SUPPLY AND COST IMPLICATIONS FOR CARBON OFFSETS (ACCUS)
- An obligation to reduce emissions in line with the Paris Agreement will place at least part of the compliance obligation to reduce emissions on participants active in wholesale electricity markets (e.g. retailers), establishing an effective source of demand for ACCUs.
- Australia has ample domestic abatement to meet a 2-degree target under the Paris Agreement, with around 600 million tonnes (Mt) of emissions reductions available across the economy by 2030. This is equivalent to Australia’s emissions in 2005, the baseline year for Australia’s contribution to the Paris Agreement.
- As noted in earlier modelling, such a cut could be reached by implementing all abatement measures below $20 per tonne of carbon dioxide equivalent (CO2-e) in 2030, representing the marginal cost to industry of meeting a 2 degree target. Modelling indicates the marginal cost would rise to $60 per tonne of CO2-e to meet a target consistent with limiting warming to 1.5 degrees.

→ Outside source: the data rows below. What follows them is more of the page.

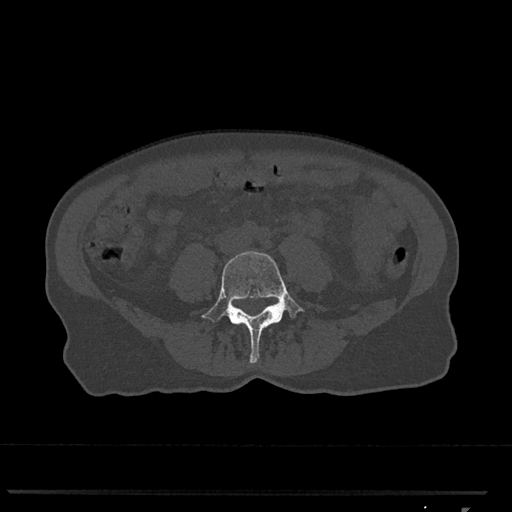
CT including the spine, one axial slice; slice 210 of 793 in the series (ordered by position); reconstruction kernel Br40s/3; 120 kVp; bone window (W 1800 / L 400 HU); 0.5 mm slice thickness; 512 × 512 image matrix. Female patient, age 62 years. Case-level facts recorded for this patient, not image findings: primary cancer: renal.
Outlined on this slice (semi-automatically segmented with operator editing):
- L4 vertebra: bounding box (x1, y1, x2, y2) in pixels: (202, 251, 304, 364)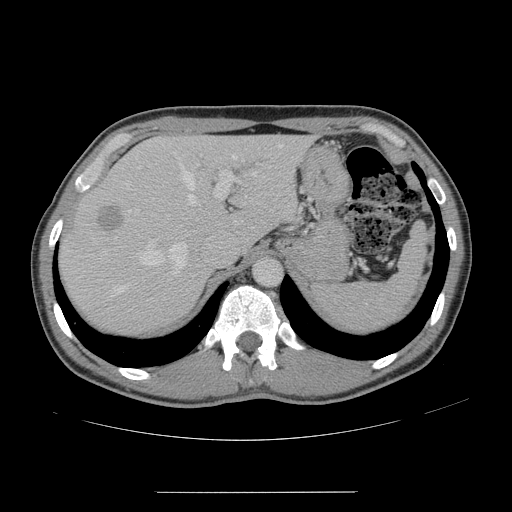
Contrast-enhanced abdominal CT, one axial slice. Position 112 of 178 along the scan axis. 120 kVp. Intravenous contrast given. Soft-tissue window (W 400 / L 40 HU). 512 × 512 image matrix, field of view 401 × 401 mm. Case-level facts recorded for this patient, not image findings: patient: male, age 41 years at operation; diagnosis: colorectal cancer liver metastases, imaged before liver resection; multiple liver metastases: yes; largest metastasis: 2.4 cm; disease in both lobes: no.
Annotated regions visible in this slice (expert manual segmentation):
- hepatic veins: bounding box <114,144,282,294> (left, top, right, bottom; pixels)
- liver: <62,136,308,333>
- planned liver remnant (the part of the liver to remain after resection): <147,136,310,246>
- portal vein (with intrahepatic branches): <129,170,235,213>
- liver metastasis: <98,206,124,232>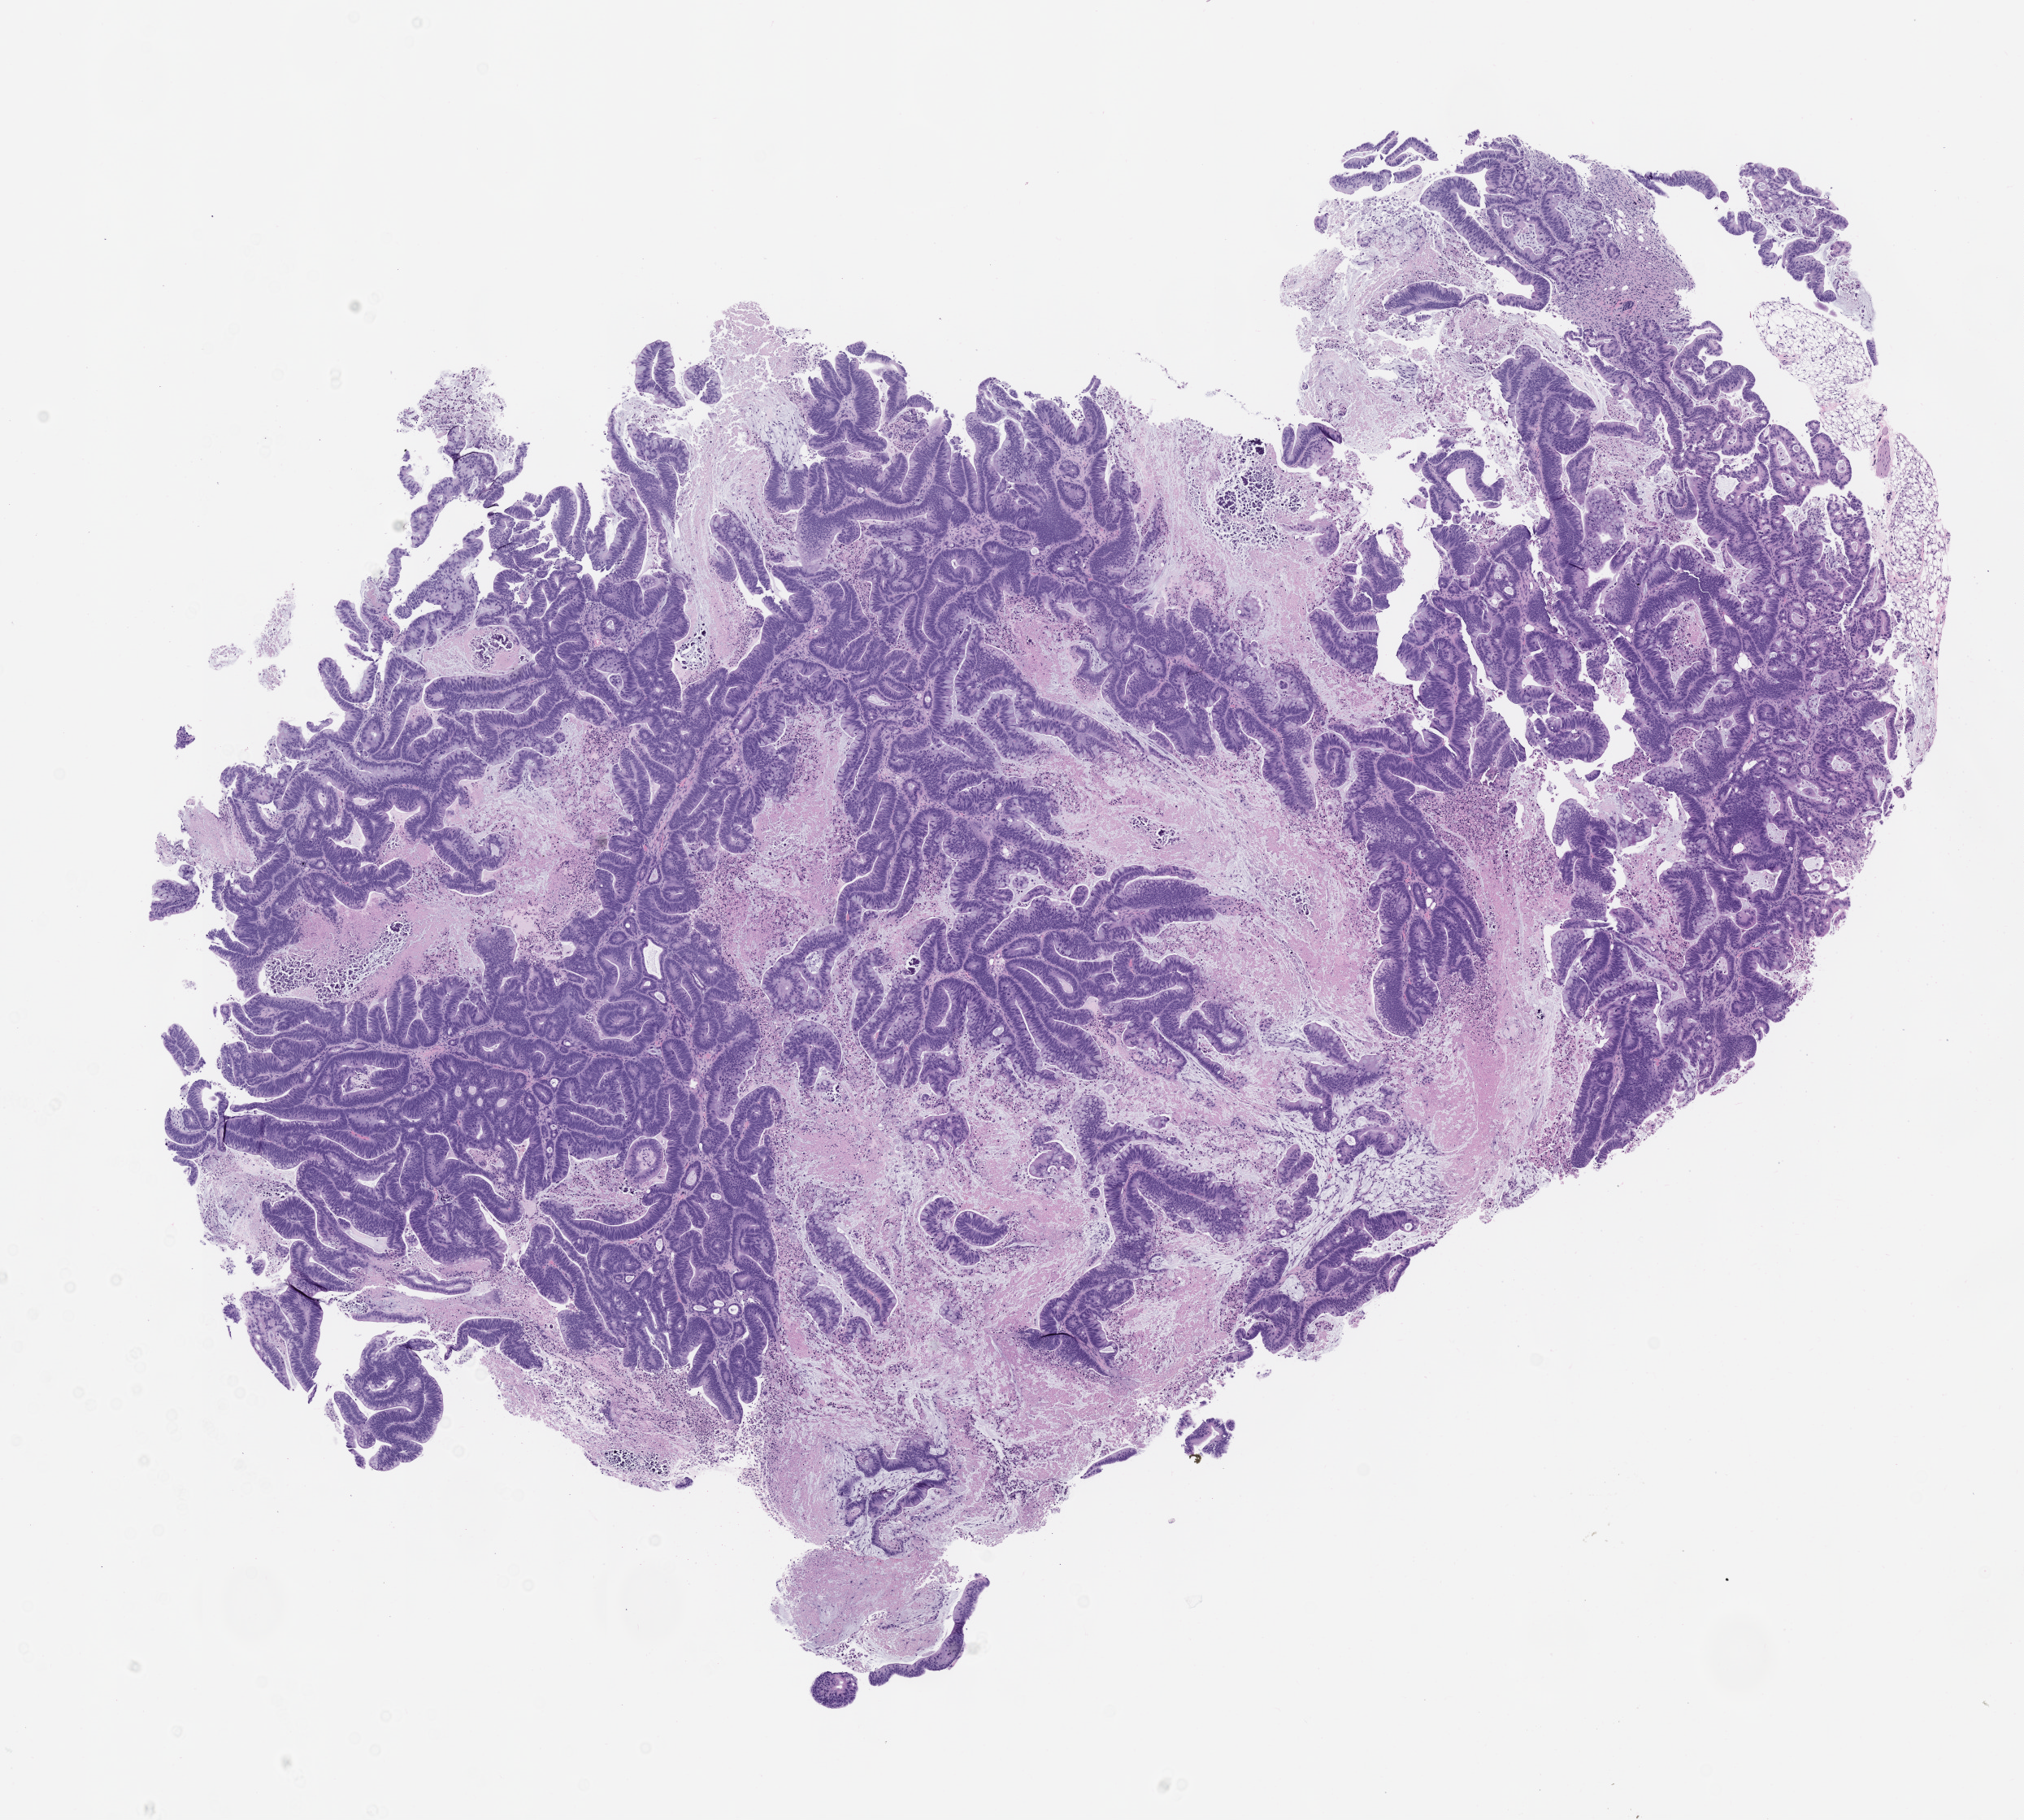
Whole-slide image, hematoxylin and eosin (H&E): patient-derived xenograft (human tumor grown in a mouse), passage 2 — shown as a low-resolution overview of the whole scanned area (about 10.0 x 9.0 mm); FFPE section; tumor site category: colon.
Originating patient diagnosis: Colon Adenocarcinoma.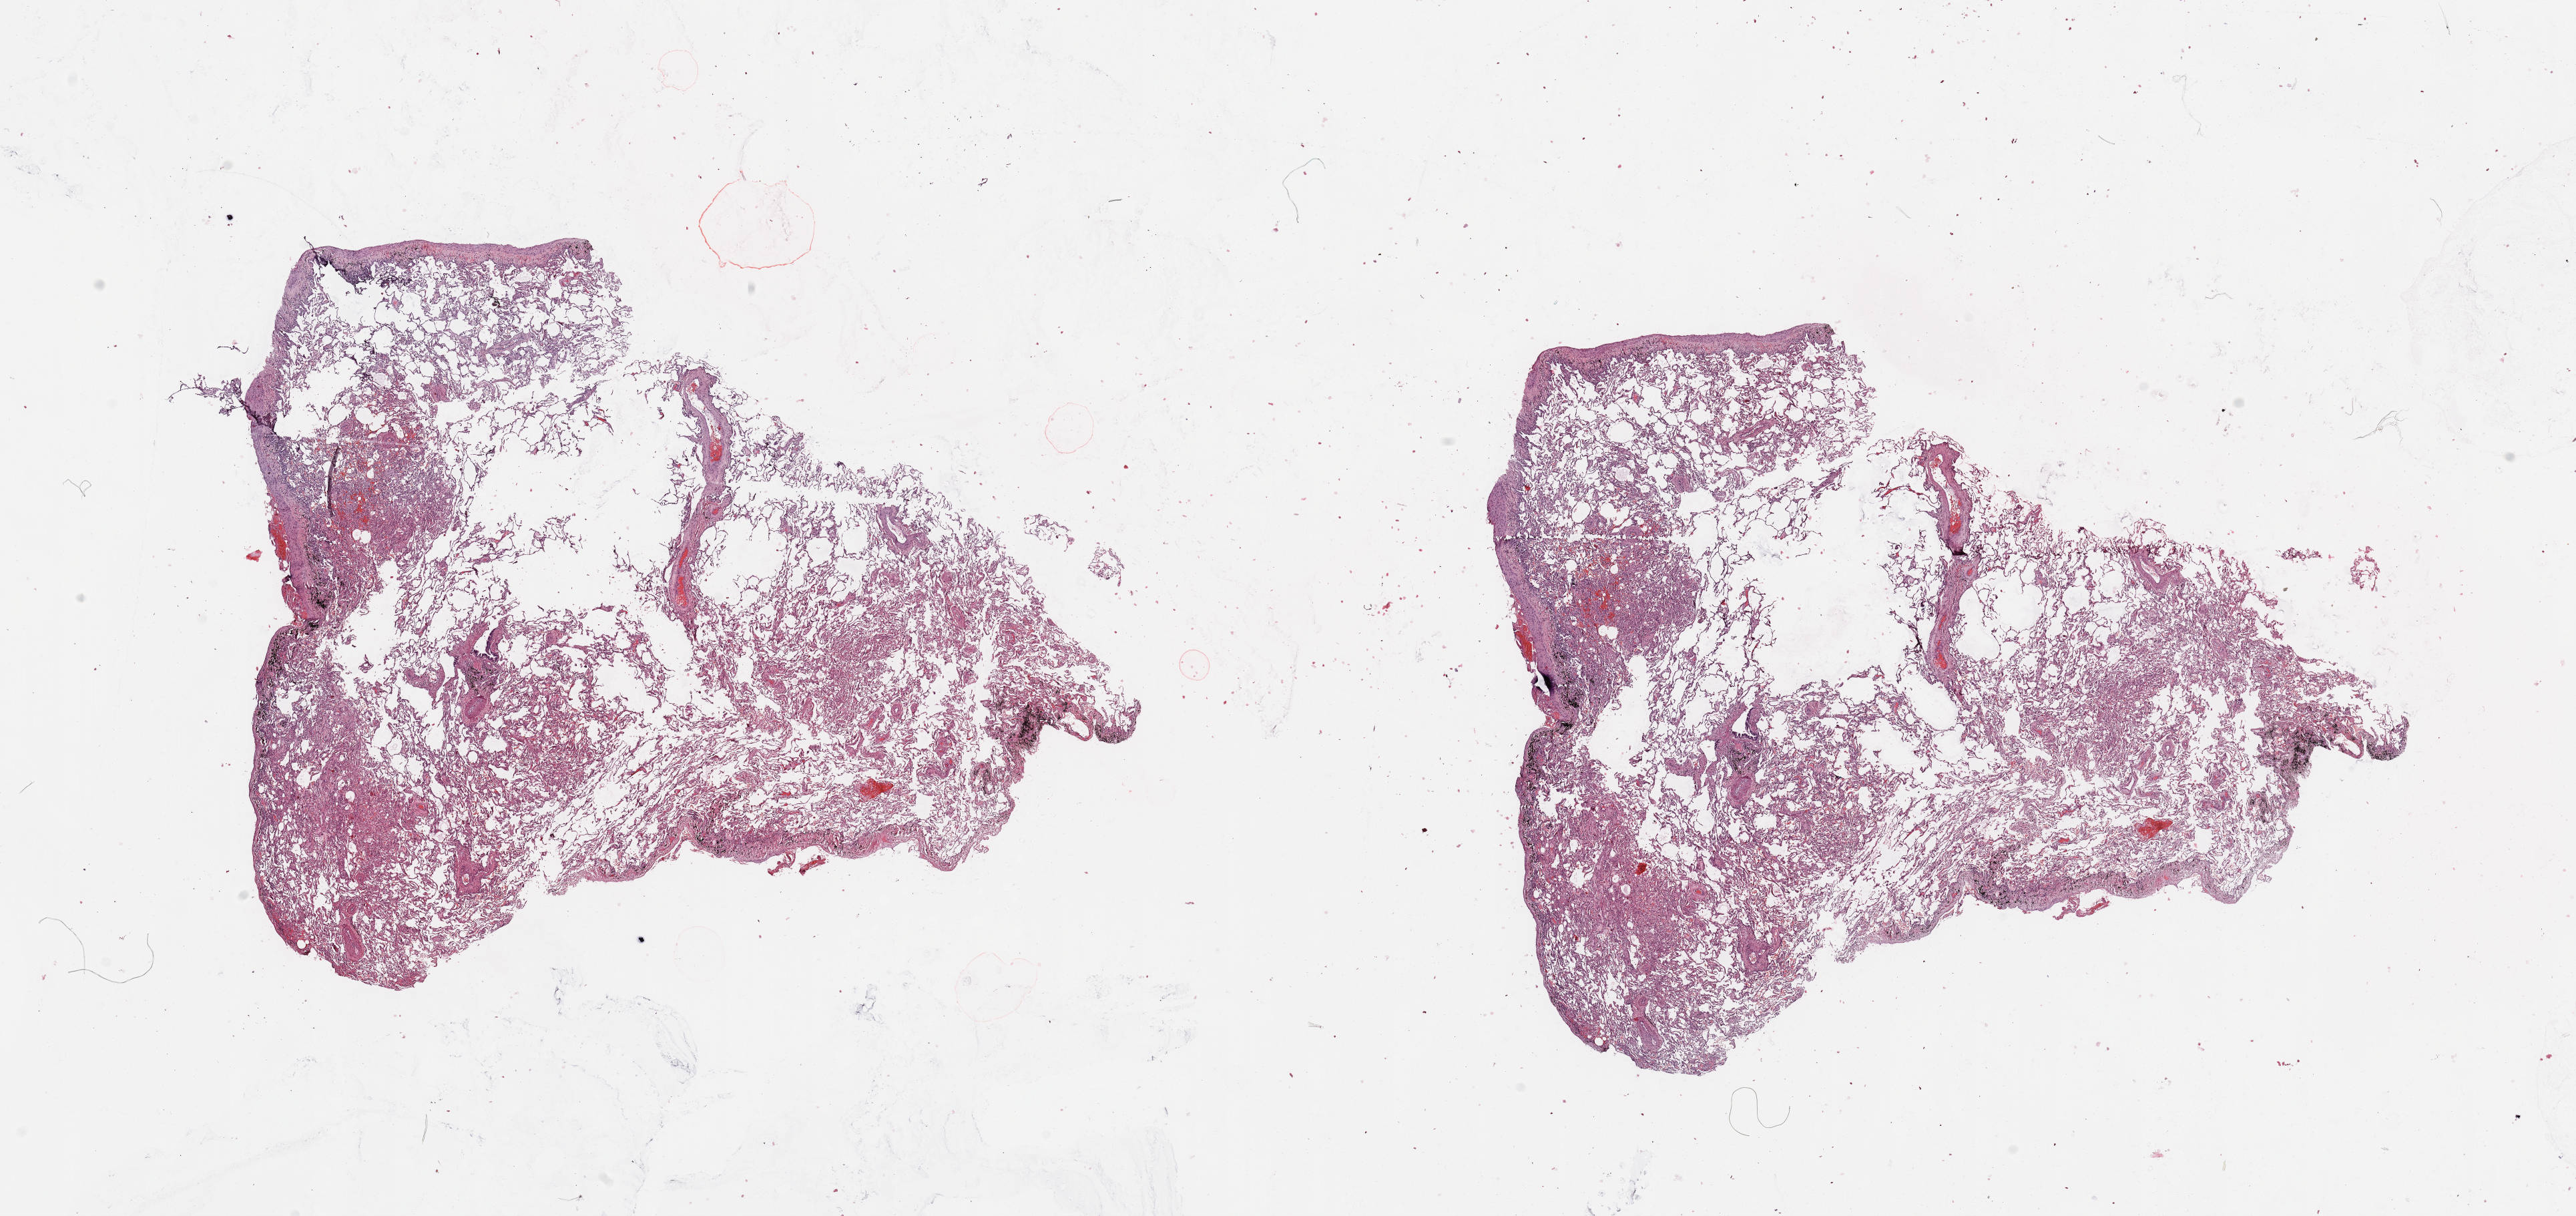
Hematoxylin and eosin (H&E) stained whole-slide image — whole scanned area (about 30.5 x 14.4 mm) shown as a low-resolution overview; normal (non-tumour) tissue sample, lung. Male, 59 y/o.
This section: normal (non-tumour) tissue from the same patient. Patient diagnosis: Adenocarcinoma, NOS.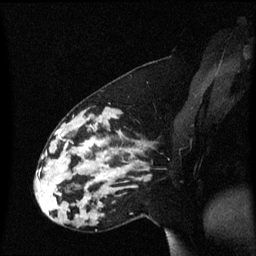
Breast MRI (dynamic contrast-enhanced), one sagittal slice. Position 20 of 60 along the scan axis. Dynamic contrast-enhanced series, image 2 of 3 at this slice position (ordered by acquisition). 1.5 T. TE 4.2 ms, TR 8.4 ms. 2 mm slice thickness. 256 × 256 image matrix, field of view 210 × 210 mm. Female patient, age 33 years. Case-level facts recorded for this patient, not image findings: setting: breast cancer imaged before/during neoadjuvant chemotherapy; receptor status: triple-negative.
Structures marked on this image (semi-automatically segmented with operator editing):
- analysis volume of interest (the breast-tissue region the enhancement analysis was run in; not a lesion): bounding box <44,123,139,189> (left, top, right, bottom; pixels)
- tumour enhancement mask (voxels above the 70 % enhancement threshold inside the analysis volume of interest): <48,145,101,170>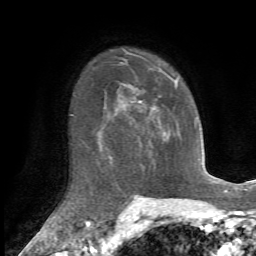
Breast MRI, one axial slice; position 48 of 72 along the scan axis; cropped to one breast; dynamic contrast-enhanced series, time point 2 of 7 at this slice position (early post-contrast); 1.5 T; TE 4.2 ms, TR 8.7 ms; 2.2 mm slice thickness; 256 × 256 image matrix, field of view 180 × 180 mm. Female patient.
Structures marked on this image (semi-automatically segmented with operator editing):
- enhancing-tissue mask used for the functional tumour volume (all voxels passing the contrast-enhancement thresholds inside the analysis volume; usually the tumour): box from (x=140, y=81) to (x=180, y=137) px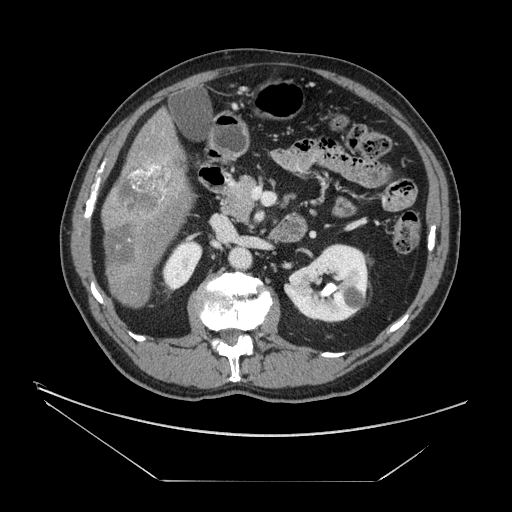
Contrast-enhanced abdominal CT, one axial slice; slice 66 of 161 in the series (ordered by position); reconstruction kernel STANDARD; 120 kVp; intravenous contrast given; soft-tissue window (W 400 / L 40 HU); 2.5 mm slice thickness; 512 × 512 image matrix. Case-level facts recorded for this patient, not image findings: patient: male, age 62 years at operation; diagnosis: colorectal cancer liver metastases, imaged before liver resection; multiple liver metastases: yes; largest metastasis: 4.2 cm; disease in both lobes: yes.
Outlined on this slice (manually delineated by an expert):
- liver: box from (x=103, y=112) to (x=193, y=308) px
- portal vein (with intrahepatic branches): (x=131, y=158)–(x=169, y=192)
- liver metastasis: (x=109, y=227)–(x=136, y=266)
- liver metastasis: (x=118, y=162)–(x=179, y=212)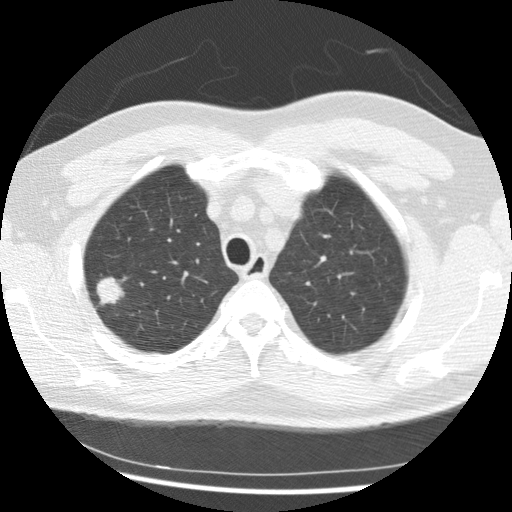
Low-dose screening chest CT, axial slice. First (baseline) screen. Lung window (W 1500 / L -600 HU). 512 × 512 image matrix. Male, age 56 years at enrolment. Current smoker at enrolment.
- Expert reader's lesion annotation, bounding box [x1, y1, x2, y2] px = [81, 272, 131, 315].
- Screening reader's record for this exam (one nodule recorded; not confirmed to be the boxed lesion): non-calcified nodule or mass ≥4 mm, right upper lobe, 19 × 15 mm, spiculated (stellate) margins, soft tissue attenuation.
- Later outcome: lung cancer diagnosed 291 days after this screen — non-small cell carcinoma, right upper lobe, poorly differentiated (G3), stage IIIB (AJCC 6th edition), 20 mm at pathology.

- We continue to project rapid growth in ACCU generation, with issuance projected to double to approximately 20 million per annum to fulfil mandatory delivery contracts under the ERF. Without additional demand for ACCUs beyond the ERF, issuance is forecast to remain relatively stable beyond next year, with supply growing towards 2022 due to the accelerated growth of a number of sequestration projects.
- Under current policy, ACCU issuance will be surrendered under the ERF rather than enter the wider supply pool. Subsequently, by entering into 7-10 year delivery contracts, the ERF will lock away ACCU supply away from high emitting companies. This is projected to heavily influence ACCU availability and prices. To access our full ACCU supply forecast, please click here.
RELIABILITY OBLIGATIONS MAY IMPOSE GREATER COSTS ON DEVELOPERS
- How much dispatchable generation is required in any region will depend on many factors, with a minimum dispatchable capacity required to maintain system reliability likely to be defined for each region.
- This is likely to encompass: capacity closure schedules, concentration of available generators, expected future trends in peak power demand, the extent of variation in VRE generation, penetration of behind-the-meter solar PV, size and interconnections with other NEM regions, strength of the network, the load profile, total regional VRE generation relative dispatchable capacity, wholesale and contract market considerations.
- In practical terms, the GRO will impact investment decisions for new generation projects, potentially imposing greater costs on VRE generators to provide dispatchable capacity by pairing projects with flexible storage – or firm power contracts – when and where flexibility may be needed.
- The constraints and objectives of the GRO will therefore need to be integrated into existing planning and investment decision making, meaning service providers, generators and large consumers must be able to make efficient decisions on the value, and optimal location and monetisation of flexible resources.